Wir saßen in der Bibliothek auf dem Teppich und ich schlug gespannt meine Schulbücher auf. Yoongi kniete neben mir und beugte sich konzentriert über meine Geschichteunterlagen. Dass er mir immer helfen wollte... Fasziniert beobachtete ich ihn. Weiße Haarsträhnen fielen ihm ins Gesicht und sein Mund war leicht geöffnet; außer seinem leisen, gleichmäßigen Atem konnte ich sonst nichts hören. Nervös schluckte ich. 

"Das Kapitel ist doch ganz easy", fing er an zu reden. "Feudalismus"

Er begann zu erklären, doch wirklich zuhören konnte ich nicht.
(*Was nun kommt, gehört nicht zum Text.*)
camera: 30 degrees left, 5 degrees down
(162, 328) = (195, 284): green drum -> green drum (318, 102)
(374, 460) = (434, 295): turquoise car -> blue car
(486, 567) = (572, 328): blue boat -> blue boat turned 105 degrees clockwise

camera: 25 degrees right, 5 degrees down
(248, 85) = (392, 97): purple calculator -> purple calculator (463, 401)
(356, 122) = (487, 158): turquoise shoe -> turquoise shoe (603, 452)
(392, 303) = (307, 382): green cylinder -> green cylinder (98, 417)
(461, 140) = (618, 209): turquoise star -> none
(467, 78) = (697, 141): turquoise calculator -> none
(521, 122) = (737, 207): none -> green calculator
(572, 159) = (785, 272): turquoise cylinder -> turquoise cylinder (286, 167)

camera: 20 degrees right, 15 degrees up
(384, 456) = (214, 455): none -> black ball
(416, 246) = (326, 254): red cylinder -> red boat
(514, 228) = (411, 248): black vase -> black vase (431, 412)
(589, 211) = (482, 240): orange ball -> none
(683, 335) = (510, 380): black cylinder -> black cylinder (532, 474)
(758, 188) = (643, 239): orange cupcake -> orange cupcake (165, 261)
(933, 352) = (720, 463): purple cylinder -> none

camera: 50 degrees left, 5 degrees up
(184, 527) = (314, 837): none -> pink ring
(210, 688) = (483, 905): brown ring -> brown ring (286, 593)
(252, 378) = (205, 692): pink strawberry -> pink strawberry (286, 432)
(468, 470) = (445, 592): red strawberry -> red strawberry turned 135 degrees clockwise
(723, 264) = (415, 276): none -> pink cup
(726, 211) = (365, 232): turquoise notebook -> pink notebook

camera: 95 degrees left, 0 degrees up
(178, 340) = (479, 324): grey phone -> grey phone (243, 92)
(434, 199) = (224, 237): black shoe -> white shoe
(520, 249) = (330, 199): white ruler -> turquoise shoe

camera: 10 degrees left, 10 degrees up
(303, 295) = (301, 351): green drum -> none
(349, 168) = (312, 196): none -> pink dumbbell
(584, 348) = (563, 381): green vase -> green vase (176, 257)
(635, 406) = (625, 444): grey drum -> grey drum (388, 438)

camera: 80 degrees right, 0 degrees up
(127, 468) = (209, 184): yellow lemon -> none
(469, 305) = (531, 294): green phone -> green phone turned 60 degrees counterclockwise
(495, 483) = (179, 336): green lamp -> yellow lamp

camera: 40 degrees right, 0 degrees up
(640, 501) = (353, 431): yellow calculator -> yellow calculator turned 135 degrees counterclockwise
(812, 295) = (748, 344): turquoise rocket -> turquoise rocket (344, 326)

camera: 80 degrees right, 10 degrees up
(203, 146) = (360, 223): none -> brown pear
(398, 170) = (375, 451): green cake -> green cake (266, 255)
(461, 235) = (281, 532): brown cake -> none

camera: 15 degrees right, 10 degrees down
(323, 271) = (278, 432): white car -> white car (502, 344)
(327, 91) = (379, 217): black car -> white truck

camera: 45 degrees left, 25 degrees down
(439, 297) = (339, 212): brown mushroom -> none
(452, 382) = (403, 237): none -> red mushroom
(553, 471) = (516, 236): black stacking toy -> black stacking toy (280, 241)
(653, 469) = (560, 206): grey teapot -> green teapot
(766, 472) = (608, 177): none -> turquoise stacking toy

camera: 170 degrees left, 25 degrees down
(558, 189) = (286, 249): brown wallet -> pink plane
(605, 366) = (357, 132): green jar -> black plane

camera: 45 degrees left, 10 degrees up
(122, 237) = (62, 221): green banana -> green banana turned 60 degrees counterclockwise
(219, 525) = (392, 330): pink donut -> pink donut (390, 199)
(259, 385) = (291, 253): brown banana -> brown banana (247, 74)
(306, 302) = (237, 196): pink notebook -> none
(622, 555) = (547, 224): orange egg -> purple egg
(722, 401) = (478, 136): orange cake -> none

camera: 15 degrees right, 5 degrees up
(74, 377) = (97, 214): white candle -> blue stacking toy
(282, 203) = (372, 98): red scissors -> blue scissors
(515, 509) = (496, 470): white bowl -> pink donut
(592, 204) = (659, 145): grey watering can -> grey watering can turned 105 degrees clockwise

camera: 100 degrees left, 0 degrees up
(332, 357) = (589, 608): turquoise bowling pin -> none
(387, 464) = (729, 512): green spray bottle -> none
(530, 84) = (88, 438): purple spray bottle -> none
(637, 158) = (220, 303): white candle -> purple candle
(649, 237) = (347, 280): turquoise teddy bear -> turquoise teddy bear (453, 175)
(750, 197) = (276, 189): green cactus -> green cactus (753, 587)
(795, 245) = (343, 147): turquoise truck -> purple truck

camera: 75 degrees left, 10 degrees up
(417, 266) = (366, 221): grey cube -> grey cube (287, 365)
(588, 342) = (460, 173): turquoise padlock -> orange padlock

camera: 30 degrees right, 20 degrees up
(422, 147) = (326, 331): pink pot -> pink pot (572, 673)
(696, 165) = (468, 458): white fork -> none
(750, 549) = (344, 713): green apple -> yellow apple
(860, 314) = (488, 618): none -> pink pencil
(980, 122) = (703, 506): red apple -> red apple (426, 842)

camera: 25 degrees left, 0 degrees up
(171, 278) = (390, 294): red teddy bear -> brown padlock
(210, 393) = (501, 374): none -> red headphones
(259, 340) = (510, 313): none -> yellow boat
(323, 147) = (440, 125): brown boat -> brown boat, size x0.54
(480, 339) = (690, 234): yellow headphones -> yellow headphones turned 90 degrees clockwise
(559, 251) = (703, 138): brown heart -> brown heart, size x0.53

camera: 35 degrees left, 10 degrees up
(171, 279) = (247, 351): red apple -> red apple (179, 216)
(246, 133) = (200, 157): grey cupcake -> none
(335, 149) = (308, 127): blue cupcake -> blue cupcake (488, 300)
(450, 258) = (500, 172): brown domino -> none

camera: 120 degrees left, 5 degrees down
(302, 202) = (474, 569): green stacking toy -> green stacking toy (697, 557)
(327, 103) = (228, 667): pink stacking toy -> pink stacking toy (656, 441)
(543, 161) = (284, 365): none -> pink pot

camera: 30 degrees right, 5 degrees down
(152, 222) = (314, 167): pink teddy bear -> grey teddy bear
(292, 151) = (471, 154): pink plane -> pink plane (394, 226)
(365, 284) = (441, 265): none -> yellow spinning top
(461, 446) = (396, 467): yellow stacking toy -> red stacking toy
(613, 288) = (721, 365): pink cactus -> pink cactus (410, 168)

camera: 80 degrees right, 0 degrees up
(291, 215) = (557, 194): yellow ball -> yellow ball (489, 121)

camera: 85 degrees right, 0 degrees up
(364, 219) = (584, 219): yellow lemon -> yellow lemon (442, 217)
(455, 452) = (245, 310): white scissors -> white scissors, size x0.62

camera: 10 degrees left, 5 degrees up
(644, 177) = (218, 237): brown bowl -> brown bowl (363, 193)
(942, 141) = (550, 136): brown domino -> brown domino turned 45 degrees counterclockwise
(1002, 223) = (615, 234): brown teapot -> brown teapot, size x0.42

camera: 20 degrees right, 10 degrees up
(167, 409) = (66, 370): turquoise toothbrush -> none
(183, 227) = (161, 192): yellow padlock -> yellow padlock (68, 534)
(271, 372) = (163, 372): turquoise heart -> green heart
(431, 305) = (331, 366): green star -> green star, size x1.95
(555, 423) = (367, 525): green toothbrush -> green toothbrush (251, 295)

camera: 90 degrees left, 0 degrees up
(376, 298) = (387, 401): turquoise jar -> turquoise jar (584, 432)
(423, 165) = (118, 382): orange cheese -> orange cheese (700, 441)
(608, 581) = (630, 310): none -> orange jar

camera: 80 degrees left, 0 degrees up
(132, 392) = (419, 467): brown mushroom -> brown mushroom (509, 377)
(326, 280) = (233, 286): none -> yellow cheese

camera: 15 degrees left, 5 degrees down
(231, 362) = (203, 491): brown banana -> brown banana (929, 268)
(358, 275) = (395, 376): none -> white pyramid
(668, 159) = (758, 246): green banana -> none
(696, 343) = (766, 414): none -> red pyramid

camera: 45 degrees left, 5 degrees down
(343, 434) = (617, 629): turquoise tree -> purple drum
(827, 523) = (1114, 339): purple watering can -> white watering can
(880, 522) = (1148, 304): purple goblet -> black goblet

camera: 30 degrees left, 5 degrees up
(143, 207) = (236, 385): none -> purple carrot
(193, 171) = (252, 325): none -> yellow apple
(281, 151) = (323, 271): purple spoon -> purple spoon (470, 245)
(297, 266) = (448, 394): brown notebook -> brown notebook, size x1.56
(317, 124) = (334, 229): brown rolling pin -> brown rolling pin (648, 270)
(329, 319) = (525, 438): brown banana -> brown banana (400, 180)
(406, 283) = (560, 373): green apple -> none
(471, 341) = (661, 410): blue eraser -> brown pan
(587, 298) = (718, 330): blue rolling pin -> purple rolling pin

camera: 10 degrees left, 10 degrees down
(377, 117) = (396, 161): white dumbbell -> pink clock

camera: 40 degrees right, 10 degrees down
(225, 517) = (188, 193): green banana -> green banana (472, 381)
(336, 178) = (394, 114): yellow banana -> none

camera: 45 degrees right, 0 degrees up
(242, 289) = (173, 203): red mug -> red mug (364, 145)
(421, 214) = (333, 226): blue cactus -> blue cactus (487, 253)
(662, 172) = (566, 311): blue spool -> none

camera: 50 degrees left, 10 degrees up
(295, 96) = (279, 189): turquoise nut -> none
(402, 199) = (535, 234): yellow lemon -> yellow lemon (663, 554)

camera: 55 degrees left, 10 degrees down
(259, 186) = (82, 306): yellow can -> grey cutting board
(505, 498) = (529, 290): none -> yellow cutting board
Stattdessen konzentrierte ich mich auf seine dunkelbraunen, fast schwarzen Augen, die im fahlen Licht glitzerten. Sein rundes, blasses Gesicht erinnerte mich an Zucker, echt süß. Ja, eigentlich sah er für einen Geist gar nicht so schlecht aus, ziemlich niedlich sogar. Darüber hatte ich mir bis jetzt nie Gedanken gemacht, doch war mein Bild für Geister durch Filme echt verschlechtert worden. Immer weiter glitt mein Blick sein Gesicht herab. Seine Nase war makellos, ob ihm Brillen gut stehen würden...? Weiter nach unten. Seine Lippen sahen zart aus.